Art. 3.In artikel 11 van hetzelfde besluit, gewijzigd bij het besluit van 27 maart 2014: a) worden de woorden "als hij de leeftijd van 21 jaar niet heeft bereikt" vervangen door de woorden "als hij op het ogenblik van zijn aanvraag tot inschrijving voor de selectietesten als bedoeld in artikel 14 of voor de examens als bedoeld in artikel 16, niet sinds minstens drie jaar houder is van een rijbewijs, minstens van categorie B, of van een Europees rijbewijs geldig voor dezelfde categorie";b) de woorden "of minstens het voorlopige bekwaamheidscertificaat bedoeld in artikel 17, § 3" worden geschrapt.

Art. 4.In artikel 12,4° van hetzelfde besluit, gewijzigd bij het besluit van 27 maart 2014, worden de woorden "volgens de artikelen 595 en 596, lid 1" vervangen door de woorden "overeenkomstig artikel 596, eerste lid".

Art. 5.In artikel 12 van hetzelfde besluit, gewijzigd bij de besluiten van 13 oktober 2011 en van 27 maart 2014: a) wordt 6° opgeheven; b) wordt de tekst van 7° vervangen door de volgende tekst : "een getuigschrift waaruit blijkt dat de kandidaat geslaagd is voor de selectietesten als bedoeld in artikel 14 en voor de examens als bedoeld in artikel 16;" c) wordt 8° opgeheven.
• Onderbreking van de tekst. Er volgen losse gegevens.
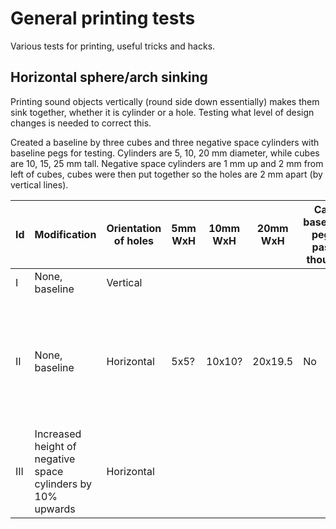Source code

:# General printing tests

Various tests for printing, useful tricks and hacks.

## Horizontal sphere/arch sinking

Printing sound objects vertically (round side down essentially) makes them sink together, whether it is cylinder or a hole. Testing what level of design changes is needed to correct this.

Created a baseline by three cubes and three negative space cylinders with baseline pegs for testing. Cylinders are 5, 10, 20 mm diameter, while cubes are 10, 15, 25 mm tall. Negative space cylinders are 1 mm up and 2 mm from left of cubes, cubes were then put together so the holes are 2 mm apart (by vertical lines).

| Id | Modification | Orientation of holes | 5mm WxH | 10mm WxH | 20mm WxH | Can baseline pegs pass though | Corrective measures | Comments |
| --- | --- | --- | --- | --- | --- | --- | --- | --- |
| I | None, baseline | Vertical |  |  |  |  |  |  |
| II | None, baseline | Horizontal | 5x5? | 10x10? | 20x19.5 | No | - | 5mm and 10mm pegs barely fit, 20mm peg does not as there is some overhang/collapse. Slight collapse on 5mm and 10 mm, but not enough to prevent pegs. |
| III | Increased height of negative space cylinders by 10% upwards | Horizontal |  |  |  |  |  |  |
Art. 6.De artikelen 13 tot 19 van hetzelfde besluit, gewijzigd bij de besluiten van 15 november 2012, 27 maart 2014, 16 juli 2015 en 9 februari 2017 worden vervangen door de volgende bepalingen : "Art. 13, § 1. Om het bekwaamheidscertificaat te verkrijgen dat toegang verleent tot de uitoefening van het beroep van taxichauffeur, moet de kandidaat die een dergelijk certificaat aanvraagt zich eerst inschrijven voor een infosessie over het beroep van taxichauffeur die hij bijwoont. De bijeenkomst wordt georganiseerd door het Gewest of door een instelling die de minister daartoe vooraf aanwijst. § 2. Voor zover hij die volledig heeft bijgewoond ontvangt de deelnemer aan het eind van de infosessie een getuigschrift van aanwezigheid van het Gewest of van de aangewezen instelling als bedoeld in § 1.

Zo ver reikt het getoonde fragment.